# How many other night riders are there on here?



## Panter (6 Nov 2008)

As title?


----------



## KitsuneAndy (6 Nov 2008)

I'm starting to ride at night now.

One Fenix L2D doesn't really hold up off road though (although for the money I'm amazed by it).


----------



## zimzum42 (7 Nov 2008)

There's only one Hasselhoff!!!!!

I ride mostly at night, mainly cos of work hours, but also cos it's too flippin hot during the day!


----------



## gavintc (7 Nov 2008)

I think night riding is safer than day riding. Your lights make drivers notice you.


----------



## Rhythm Thief (7 Nov 2008)

I prefer riding at night.


----------



## DJ (7 Nov 2008)

Rhythm Thief said:


> I prefer riding at night.




+1


----------



## mr Mag00 (7 Nov 2008)

i have in the past, not much atm, but wonder on to the road at this time of the year.


----------



## yorkshiregoth (7 Nov 2008)

+2


----------



## palinurus (7 Nov 2008)

Normally only for commuting and shopping etc. although increasingly I'll take the long route home even in the dark.


----------



## And (7 Nov 2008)

+1

Both on road and off road - offroad I particulary enjoy sections of singletrack in the forestry commision near where I live. 

I thoroughly recommend the Exposure 'Race' LED light for this purpose.


----------



## Panter (7 Nov 2008)

Actually I meant off-road riders, hence posting in this section 


Mind you, night riding on the road is fun too


----------



## Steve Austin (7 Nov 2008)

Yep i ride in the woods at night. Scares the life out of me everytime


----------



## Renard (8 Nov 2008)

Not done any for a while. Usually go a run round the local woods. Watch out for roots though. Once did a spectacular face plant after a front wheel wash out and took a nice chunk out of my chin.


----------



## Kirstie (9 Nov 2008)

Tasks to perform —
A) Transcribe the part of the night riding thread starting with "I'm starting to" and going on through "zimzum42 (7 Nov 2008)".
B) Answer the following from the night riding thread.
(i) What light does KitsuneAndy say doesn't really hold up off road?
(ii) Which light does And recommend for night riding on singletrack?
(iii) What part of Renard's body was hurt in the face plant?

Data shown —
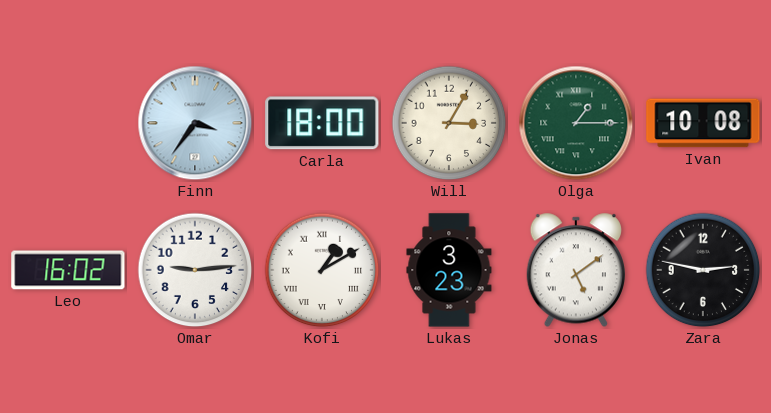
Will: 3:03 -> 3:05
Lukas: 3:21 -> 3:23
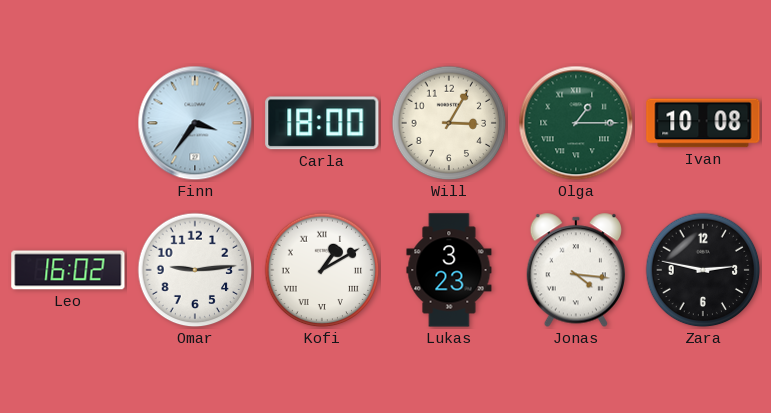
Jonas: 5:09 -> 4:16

Outputs by task —
A)
I'm starting to ride at night now.

One Fenix L2D doesn't really hold up off road though (although for the money I'm amazed by it).


----------



## zimzum42 (7 Nov 2008)

B)
(i) One Fenix L2D
(ii) The Exposure 'Race' LED light
(iii) The chin